======== Selected extract
AVFormatSource::~AVFormatSource() {
  if (mConverter) {
    av_bitstream_filter_close(mConverter);
  }
  av_close_input_file(mDataSource);
}

I’ve omitted all the header includes and error checks to make code more clean and easy to read.

From the code above, I only try to decode H.263, H.264 and MPEG4, all other formats are not supported from Android’s documentation officially, though some vendors support more formats such as WMV, FLV or RM.

Pay attention to the FFmpeg code I used, it’s the patched version from VPlayer for Android, I’ve also written a simple post on building FFmpeg for Android.

OMXCodec

The other MediaSource is OMXCodec, which do the actual decoding work.

You can locate the OMXCodec.cpp at AOSP tree’s frameworks/av/media/libstagefright/OMXCodec.cpp, and OMXCodec.h at frameworks/av/include/media/stagefright/OMXCodec.h. Then you will find it’s so easy to use the OMXCodec class in our own NDK code, especially if you found some sample usage from libstagefright/AwesomePlayer.cpp.

// At first, get an ANativeWindow from somewhere
sp<ANativeWindow> mNativeWindow = getNativeWindowFromSurface();

// Initialize the AVFormatSource from a video file
sp<MediaSource> mVideoSource = new AVFormatSource(filePath);

// Once we get an MediaSource, we can encapsulate it with the OMXCodec now
OMXClient mClient;
mClient.connect();
sp<MediaSource> mVideoDecoder = OMXCodec::Create(mClient.interface(), mVideoSource->getFormat(), false, mVideoSource, NULL, 0, mNativeWindow);
mVideoDecoder->start();

// Just loop to read decoded frames from mVideoDecoder
for (;;) {
    MediaBuffer *mVideoBuffer;
    MediaSource::ReadOptions options;
    status_t err = mVideoDecoder->read(&mVideoBuffer, &options);
    if (err == OK) {
        if (mVideoBuffer->range_length() > 0) {
            // If video frame availabe, render it to mNativeWindow
            sp<MetaData> metaData = mVideoBuffer->meta_data();
            int64_t timeUs = 0;
            metaData->findInt64(kKeyTime, &timeUs)
================
_Task instructions_.
a – Which video formats does the code in the Android decoding excerpt try to decode?
b – Copy the Android decoding excerpt from "The other MediaSource" up to and including "usage from libstagefright/AwesomePlayer.cpp.".
c – Do these statements agree with the Android decoding excerpt? Answer yes or no for each, and quote the words from the excerpt that decide it. (i) The FFmpeg code used is a patched version from VPlayer for Android. (ii) The code shown includes all header includes and error checks. (iii) OMXCodec.h is located at frameworks/av/media/libstagefright/OMXCodec.h.
======== Entries supplied
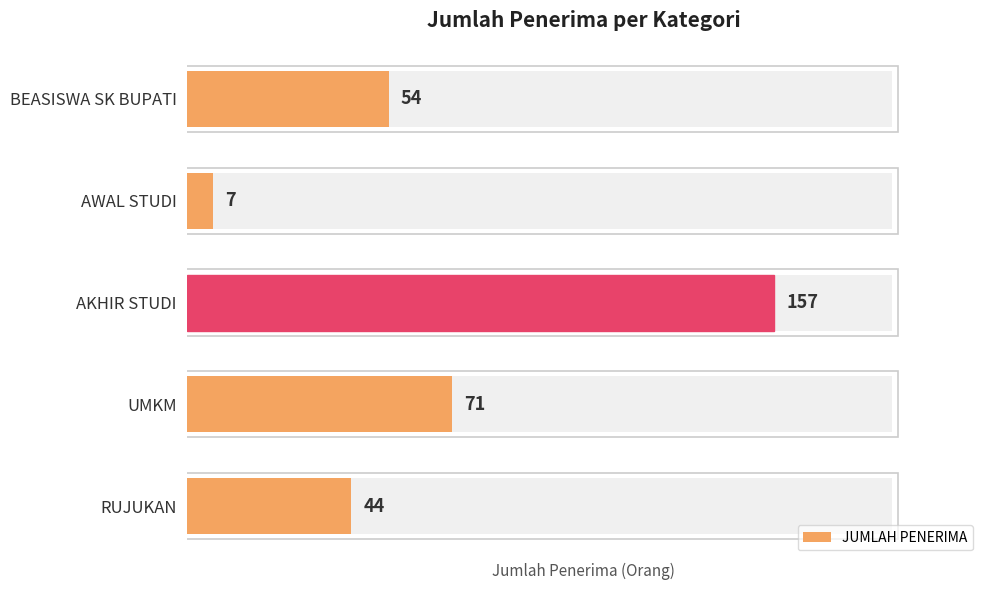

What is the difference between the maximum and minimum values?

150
================
======== Entries supplied
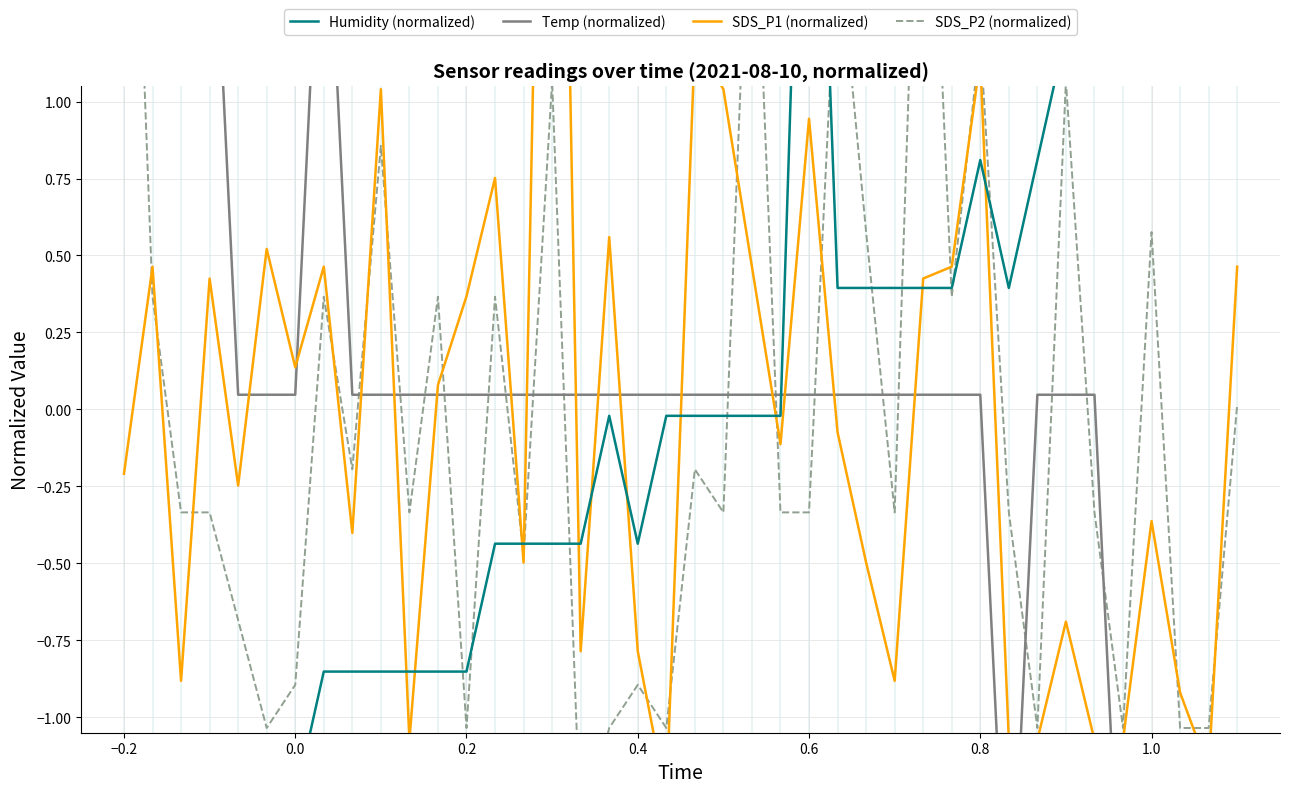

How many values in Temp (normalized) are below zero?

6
================
_Responses by task_.
a – H.263, H.264 and MPEG4.

b –
The other MediaSource is OMXCodec, which do the actual decoding work.

You can locate the OMXCodec.cpp at AOSP tree’s frameworks/av/media/libstagefright/OMXCodec.cpp, and OMXCodec.h at frameworks/av/include/media/stagefright/OMXCodec.h. Then you will find it’s so easy to use the OMXCodec class in our own NDK code, especially if you found some sample usage from libstagefright/AwesomePlayer.cpp.

c –
(i) Yes: "it’s the patched version from VPlayer for Android"
(ii) No: "I’ve omitted all the header includes and error checks"
(iii) No: "OMXCodec.h at frameworks/av/include/media/stagefright/OMXCodec.h"